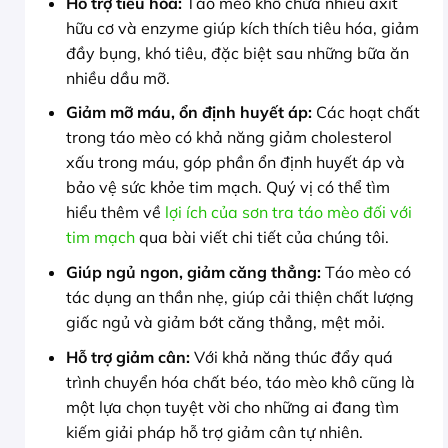
Hỗ trợ tiêu hóa:
Táo mèo khô chứa nhiều axit
hữu cơ và enzyme giúp kích thích tiêu hóa, giảm
đầy bụng, khó tiêu, đặc biệt sau những bữa ăn
nhiều dầu mỡ.
Giảm mỡ máu, ổn định huyết áp:
Các hoạt chất
trong táo mèo có khả năng giảm cholesterol
xấu trong máu, góp phần ổn định huyết áp và
bảo vệ sức khỏe tim mạch. Quý vị có thể tìm
hiểu thêm về
lợi ích của sơn tra táo mèo đối với
tim mạch
qua bài viết chi tiết của chúng tôi.
Giúp ngủ ngon, giảm căng thẳng:
Táo mèo có
tác dụng an thần nhẹ, giúp cải thiện chất lượng
giấc ngủ và giảm bớt căng thẳng, mệt mỏi.
Hỗ trợ giảm cân:
Với khả năng thúc đẩy quá
trình chuyển hóa chất béo, táo mèo khô cũng là
một lựa chọn tuyệt vời cho những ai đang tìm
kiếm giải pháp hỗ trợ giảm cân tự nhiên.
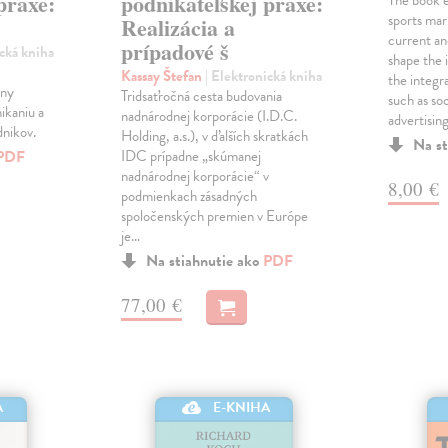
praxe:
podnikateľskej praxe:
The book e
sports mar
Realizácia a
current an
prípadové š
ická kniha
shape the 
j
Kassay Štefan
| Elektronická kniha
the integra
rny
Tridsaťročná cesta budovania
such as so
ikaniu a
nadnárodnej korporácie (I.D.C.
advertisin
dnikov.
Holding, a.s.), v ďalších skratkách
Na st
PDF
IDC prípadne „skúmanej
nadnárodnej korporácie“ v
8,00 €
podmienkach zásadných
spoločenských premien v Európe
je…
Na stiahnutie ako
PDF
77,00 €
A
E-KNIHA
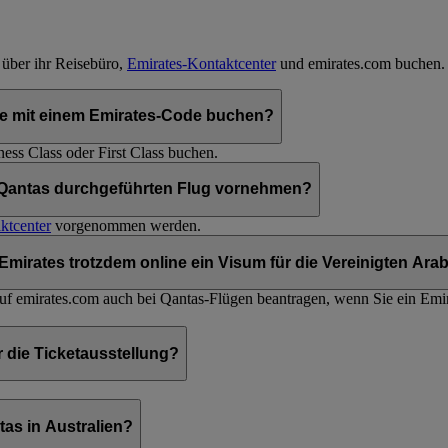
über ihr Reisebüro,
Emirates-Kontaktcenter
und emirates.com buchen.
e mit einem Emirates-Code buchen?
ess Class oder First Class buchen.
 Qantas durchgeführten Flug vornehmen?
ktcenter
vorgenommen werden.
Emirates trotzdem online ein Visum für die Vereinigten Ar
uf emirates.com auch bei Qantas-Flügen beantragen, wenn Sie ein Emir
r die Ticketausstellung?
as in Australien?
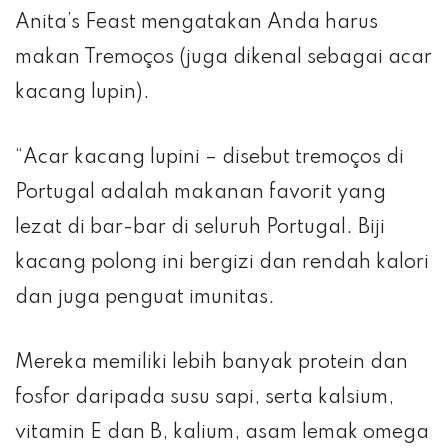
Anita’s Feast mengatakan Anda harus
makan Tremoços (juga dikenal sebagai acar
kacang lupin).
“Acar kacang lupini – disebut tremoços di
Portugal adalah makanan favorit yang
lezat di bar-bar di seluruh Portugal. Biji
kacang polong ini bergizi dan rendah kalori
dan juga penguat imunitas.
Mereka memiliki lebih banyak protein dan
fosfor daripada susu sapi, serta kalsium,
vitamin E dan B, kalium, asam lemak omega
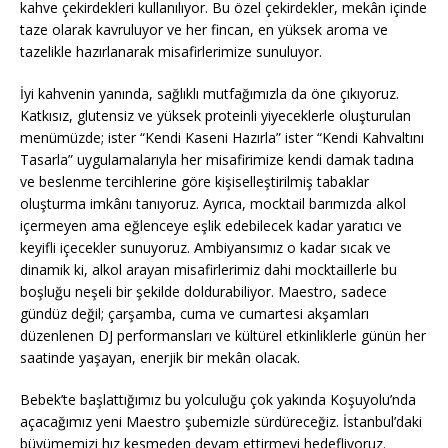
kahve çekirdekleri kullanılıyor. Bu özel çekirdekler, mekân içinde
taze olarak kavruluyor ve her fincan, en yüksek aroma ve
tazelikle hazırlanarak misafirlerimize sunuluyor.
İyi kahvenin yanında, sağlıklı mutfağımızla da öne çıkıyoruz.
Katkısız, glutensiz ve yüksek proteinli yiyeceklerle oluşturulan
menümüzde; ister “Kendi Kaseni Hazırla” ister “Kendi Kahvaltını
Tasarla” uygulamalarıyla her misafirimize kendi damak tadına
ve beslenme tercihlerine göre kişiselleştirilmiş tabaklar
oluşturma imkânı tanıyoruz. Ayrıca, mocktail barımızda alkol
içermeyen ama eğlenceye eşlik edebilecek kadar yaratıcı ve
keyifli içecekler sunuyoruz. Ambiyansımız o kadar sıcak ve
dinamik ki, alkol arayan misafirlerimiz dahi mocktaillerle bu
boşluğu neşeli bir şekilde doldurabiliyor. Maestro, sadece
gündüz değil; çarşamba, cuma ve cumartesi akşamları
düzenlenen DJ performansları ve kültürel etkinliklerle günün her
saatinde yaşayan, enerjik bir mekân olacak.
Bebek’te başlattığımız bu yolculuğu çok yakında Koşuyolu’nda
açacağımız yeni Maestro şubemizle sürdüreceğiz. İstanbul’daki
büyümemizi hız kesmeden devam ettirmeyi hedefliyoruz.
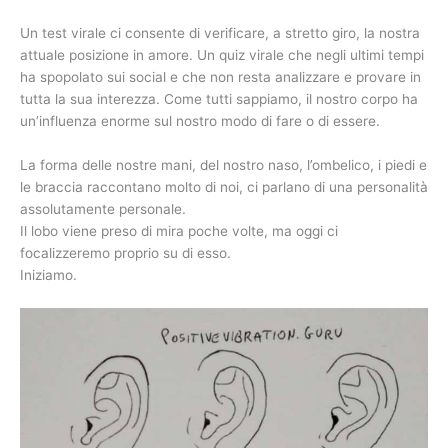
Un test virale ci consente di verificare, a stretto giro, la nostra
attuale posizione in amore. Un quiz virale che negli ultimi tempi
ha spopolato sui social e che non resta analizzare e provare in
tutta la sua interezza. Come tutti sappiamo, il nostro corpo ha
un’influenza enorme sul nostro modo di fare o di essere.
La forma delle nostre mani, del nostro naso, l’ombelico, i piedi e
le braccia raccontano molto di noi, ci parlano di una personalità
assolutamente personale.
Il lobo viene preso di mira poche volte, ma oggi ci
focalizzeremo proprio su di esso.
Iniziamo.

* * * * *

WHAT IS REQUIRED:
Everything in the data except the pictures must appear in your answer unchanged.

TASK ANSWER:
Hỗ trợ tiêu hóa:
Táo mèo khô chứa nhiều axit
hữu cơ và enzyme giúp kích thích tiêu hóa, giảm
đầy bụng, khó tiêu, đặc biệt sau những bữa ăn
nhiều dầu mỡ.
Giảm mỡ máu, ổn định huyết áp:
Các hoạt chất
trong táo mèo có khả năng giảm cholesterol
xấu trong máu, góp phần ổn định huyết áp và
bảo vệ sức khỏe tim mạch. Quý vị có thể tìm
hiểu thêm về
lợi ích của sơn tra táo mèo đối với
tim mạch
qua bài viết chi tiết của chúng tôi.
Giúp ngủ ngon, giảm căng thẳng:
Táo mèo có
tác dụng an thần nhẹ, giúp cải thiện chất lượng
giấc ngủ và giảm bớt căng thẳng, mệt mỏi.
Hỗ trợ giảm cân:
Với khả năng thúc đẩy quá
trình chuyển hóa chất béo, táo mèo khô cũng là
một lựa chọn tuyệt vời cho những ai đang tìm
kiếm giải pháp hỗ trợ giảm cân tự nhiên.
praxe:
podnikateľskej praxe:
The book e
sports mar
Realizácia a
current an
prípadové š
ická kniha
shape the 
j
Kassay Štefan
| Elektronická kniha
the integra
rny
Tridsaťročná cesta budovania
such as so
ikaniu a
nadnárodnej korporácie (I.D.C.
advertisin
dnikov.
Holding, a.s.), v ďalších skratkách
Na st
PDF
IDC prípadne „skúmanej
nadnárodnej korporácie“ v
8,00 €
podmienkach zásadných
spoločenských premien v Európe
je…
Na stiahnutie ako
PDF
77,00 €
A
E-KNIHA
über ihr Reisebüro,
Emirates-Kontaktcenter
und emirates.com buchen.
e mit einem Emirates-Code buchen?
ess Class oder First Class buchen.
 Qantas durchgeführten Flug vornehmen?
ktcenter
vorgenommen werden.
Emirates trotzdem online ein Visum für die Vereinigten Ar
uf emirates.com auch bei Qantas-Flügen beantragen, wenn Sie ein Emir
r die Ticketausstellung?
as in Australien?
Anita’s Feast mengatakan Anda harus
makan Tremoços (juga dikenal sebagai acar
kacang lupin).
“Acar kacang lupini – disebut tremoços di
Portugal adalah makanan favorit yang
lezat di bar-bar di seluruh Portugal. Biji
kacang polong ini bergizi dan rendah kalori
dan juga penguat imunitas.
Mereka memiliki lebih banyak protein dan
fosfor daripada susu sapi, serta kalsium,
vitamin E dan B, kalium, asam lemak omega
kahve çekirdekleri kullanılıyor. Bu özel çekirdekler, mekân içinde
taze olarak kavruluyor ve her fincan, en yüksek aroma ve
tazelikle hazırlanarak misafirlerimize sunuluyor.
İyi kahvenin yanında, sağlıklı mutfağımızla da öne çıkıyoruz.
Katkısız, glutensiz ve yüksek proteinli yiyeceklerle oluşturulan
menümüzde; ister “Kendi Kaseni Hazırla” ister “Kendi Kahvaltını
Tasarla” uygulamalarıyla her misafirimize kendi damak tadına
ve beslenme tercihlerine göre kişiselleştirilmiş tabaklar
oluşturma imkânı tanıyoruz. Ayrıca, mocktail barımızda alkol
içermeyen ama eğlenceye eşlik edebilecek kadar yaratıcı ve
keyifli içecekler sunuyoruz. Ambiyansımız o kadar sıcak ve
dinamik ki, alkol arayan misafirlerimiz dahi mocktaillerle bu
boşluğu neşeli bir şekilde doldurabiliyor. Maestro, sadece
gündüz değil; çarşamba, cuma ve cumartesi akşamları
düzenlenen DJ performansları ve kültürel etkinliklerle günün her
saatinde yaşayan, enerjik bir mekân olacak.
Bebek’te başlattığımız bu yolculuğu çok yakında Koşuyolu’nda
açacağımız yeni Maestro şubemizle sürdüreceğiz. İstanbul’daki
büyümemizi hız kesmeden devam ettirmeyi hedefliyoruz.
Un test virale ci consente di verificare, a stretto giro, la nostra
attuale posizione in amore. Un quiz virale che negli ultimi tempi
ha spopolato sui social e che non resta analizzare e provare in
tutta la sua interezza. Come tutti sappiamo, il nostro corpo ha
un’influenza enorme sul nostro modo di fare o di essere.
La forma delle nostre mani, del nostro naso, l’ombelico, i piedi e
le braccia raccontano molto di noi, ci parlano di una personalità
assolutamente personale.
Il lobo viene preso di mira poche volte, ma oggi ci
focalizzeremo proprio su di esso.
Iniziamo.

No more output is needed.